力のある者は真名を知ることで相手を自由に操れます。
陰陽師とか、魔王とか、『神様』とか・・・」
あ、だから四ツ谷さんは私を渾名で呼んでいたんだね。
「でも今は最初に自己紹介をして、親しくなったら愛称呼びするんだよ」
「それはヨーロッパの話でしょ?
インターネットでも本名はNGでしょう?個人情報の乗っ取りやストーキング被害のきっかけになってるでしょ?」
「なるほど。女神!お前の名前は何だ?」と大家さん。
「この話の流れで名前を聞きますか?
真名は言いたくありませんから、『オバ』と呼んでください」
うん、私も大家さんだったら真名くらい扱える気がする。でも。
「え?『「おば」さん』で合ってたの?」
『け』が付くのかな?『か』が付くのかな?ドキドキ・・・。
「何かと失礼なことを考えていませんか?
私は向こうの世界のさまざまな地域やさまざまな部族から、それぞれの違った名前で呼ばれています。時代によっても違います。
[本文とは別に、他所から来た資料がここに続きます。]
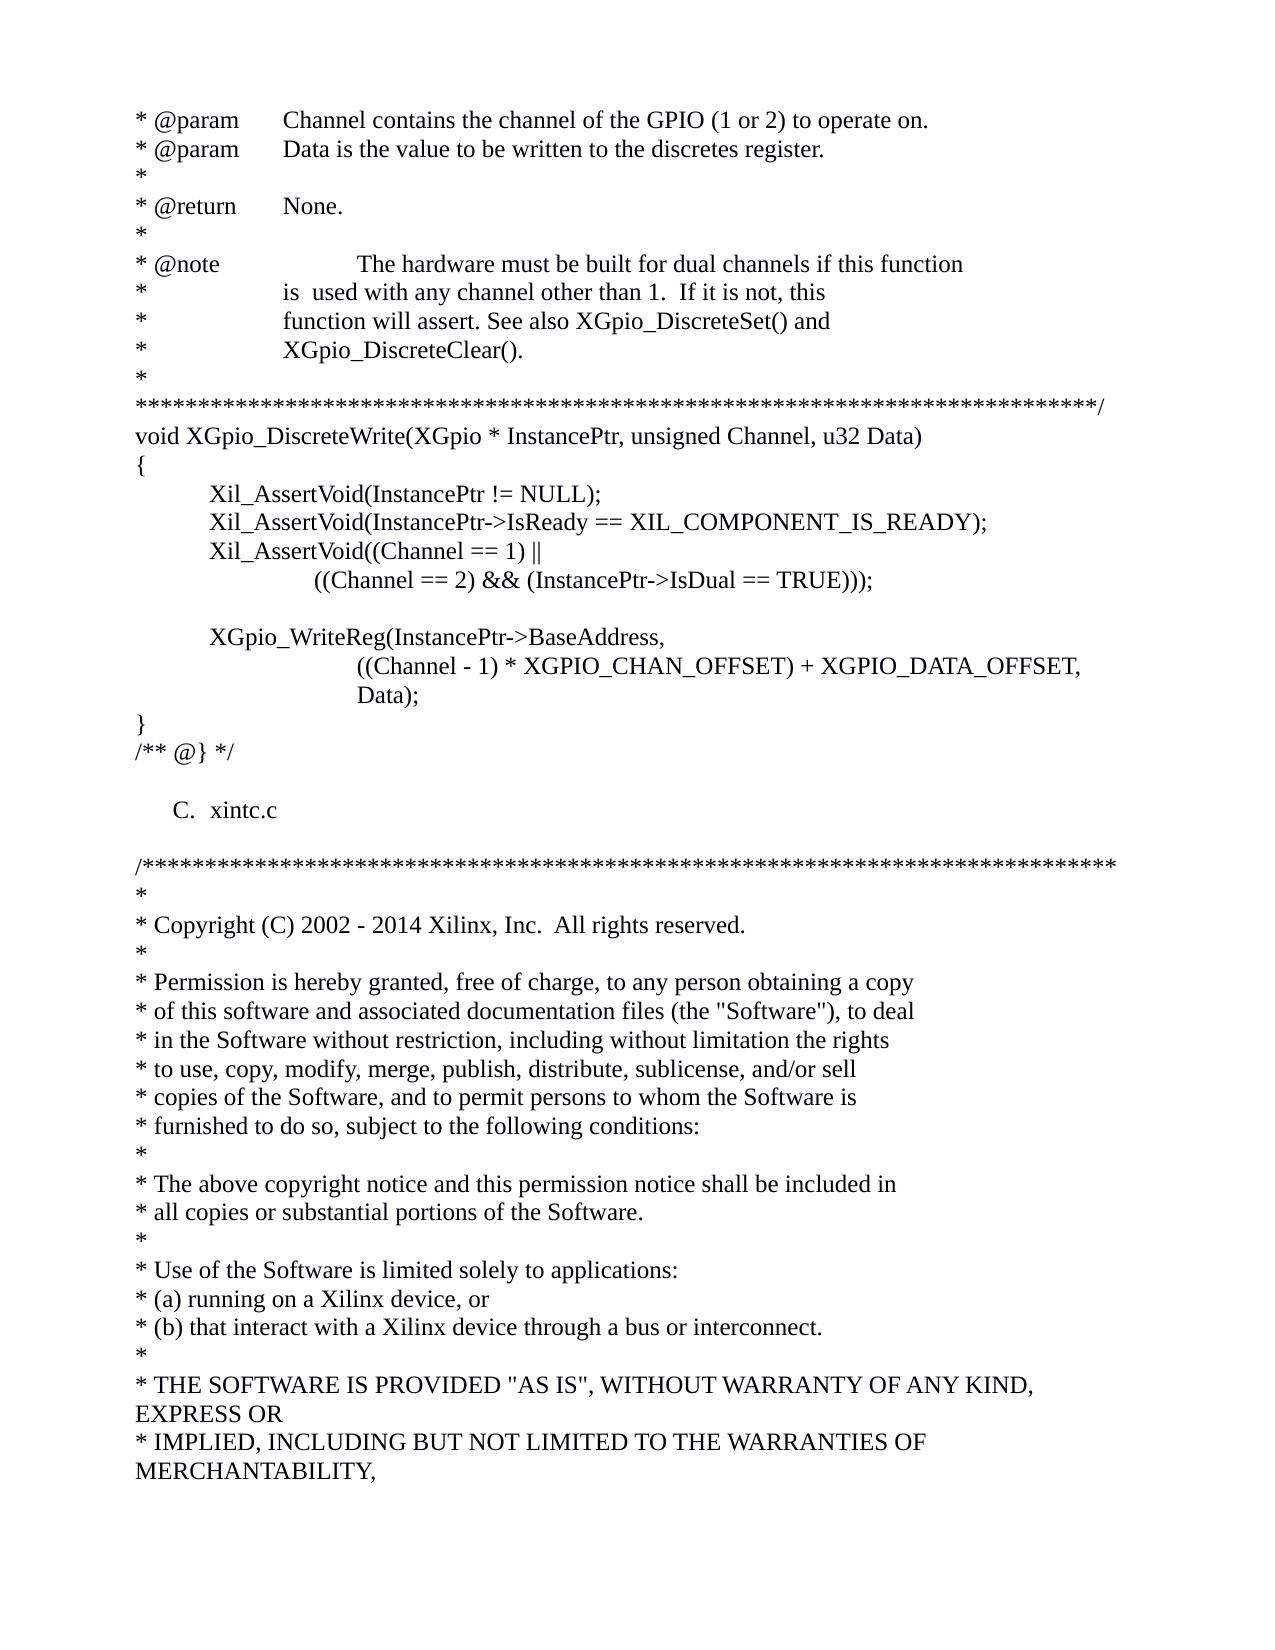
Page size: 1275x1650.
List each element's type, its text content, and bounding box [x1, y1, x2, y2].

text * @return None. [135, 191, 1125, 220]
text * copies of the Software, and to permit persons to whom the Software is [135, 1082, 1125, 1111]
text * @param Channel contains the channel of the GPIO (1 or 2) to operate on. [135, 105, 1125, 134]
text * Permission is hereby granted, free of charge, to any person obtaining a copy [135, 967, 1125, 996]
text * function will assert. See also XGpio_DiscreteSet() and [135, 306, 1125, 335]
text * The above copyright notice and this permission notice shall be included in [135, 1169, 1125, 1197]
text * @note The hardware must be built for dual channels if this function [135, 249, 1125, 277]
text * [135, 1226, 1125, 1255]
text * (a) running on a Xilinx device, or [135, 1284, 1125, 1312]
text * [135, 939, 1125, 967]
text * [135, 220, 1125, 249]
text * in the Software without restriction, including without limitation the rights [135, 1025, 1125, 1054]
text * @param Data is the value to be written to the discretes register. [135, 134, 1125, 162]
list xintc.c [172, 795, 1125, 824]
text XGpio_WriteReg(InstancePtr->BaseAddress, [135, 622, 1125, 651]
text * is used with any channel other than 1. If it is not, this [135, 277, 1125, 306]
text } [135, 709, 1125, 737]
text * all copies or substantial portions of the Software. [135, 1197, 1125, 1226]
text * (b) that interact with a Xilinx device through a bus or interconnect. [135, 1312, 1125, 1341]
text ((Channel - 1) * XGPIO_CHAN_OFFSET) + XGPIO_DATA_OFFSET, [135, 651, 1125, 680]
text Xil_AssertVoid(InstancePtr != NULL); [135, 479, 1125, 507]
text * XGpio_DiscreteClear(). [135, 335, 1125, 364]
text * [135, 1140, 1125, 1169]
text * [135, 162, 1125, 191]
text * [135, 1341, 1125, 1370]
text * [135, 881, 1125, 910]
text * of this software and associated documentation files (the "Software"), to deal [135, 996, 1125, 1025]
text *****************************************************************************/ [135, 392, 1125, 421]
text * Copyright (C) 2002 - 2014 Xilinx, Inc. All rights reserved. [135, 910, 1125, 939]
text * IMPLIED, INCLUDING BUT NOT LIMITED TO THE WARRANTIES OF MERCHANTABILITY, [135, 1427, 1125, 1485]
text Xil_AssertVoid(InstancePtr->IsReady == XIL_COMPONENT_IS_READY); [135, 507, 1125, 536]
text * [135, 364, 1125, 392]
text * to use, copy, modify, merge, publish, distribute, sublicense, and/or sell [135, 1054, 1125, 1082]
text void XGpio_DiscreteWrite(XGpio * InstancePtr, unsigned Channel, u32 Data) [135, 421, 1125, 450]
text Xil_AssertVoid((Channel == 1) || [135, 536, 1125, 565]
text ((Channel == 2) && (InstancePtr->IsDual == TRUE))); [135, 565, 1125, 594]
text * furnished to do so, subject to the following conditions: [135, 1111, 1125, 1140]
text /** @} */ [135, 737, 1125, 766]
text { [135, 450, 1125, 479]
text * Use of the Software is limited solely to applications: [135, 1255, 1125, 1284]
text Data); [135, 680, 1125, 709]
text /****************************************************************************** [135, 852, 1125, 881]
text * THE SOFTWARE IS PROVIDED "AS IS", WITHOUT WARRANTY OF ANY KIND, EXPRESS OR [135, 1370, 1125, 1427]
ただ、初めて私に会いに来た者が私を指差して言った名前が『オバーサンジャネー』でした」
はい?おばあさんじゃ、ねえ?
「意味を問うたところ、私の威光に当てられて5分ほどは冷や汗を流すばかりでしたが、その後話し出したことは『オバー』は『空を覆い尽くす』、『サンジャ』は『輝く光』、『ネー』は『大なる者』でした。そして、その者が私の最初の神女でした」
あ、たぶんその人、言い伝えの神様に出会ったけど、あまりの若作りにビックリしたんだろーねー。でも、さすがの危機管理で意味合いをでっち上げたんだよね。
そんなひとが初代なら、私が神女ってのもありかも?
「初代はどういう功績を残されたのですか?」
「功績?
?いや、別段暇だったし、二人でおしゃべりしてたくらいかなあ?他の子は私が見えないからしょうがないし」
シエラザードかい?
「私って、おなかがすくと雷を落としちゃうんだけど、そんな私のためにその子は一生懸命、村で食べ物をかき集めてくれていたわ」
私のためって・・・。たぶん、村のためだよね。
雷なんて、危ないし怖いし面倒だし、何とか阻止しようと皆さん必死じゃなかったんかな?神女って、まさかのイケニエ・・・?
とんだ悪代官様だ。
「そういえば村長は神女を通していろいろなものをねだってきて随分栄えて、そのうち村々を併せていって大きな国を作っていったわ」
うーーん、どうしてもこれは『越後屋、お前も悪よのお』『魚心あれば水心と申します』の世界だよー。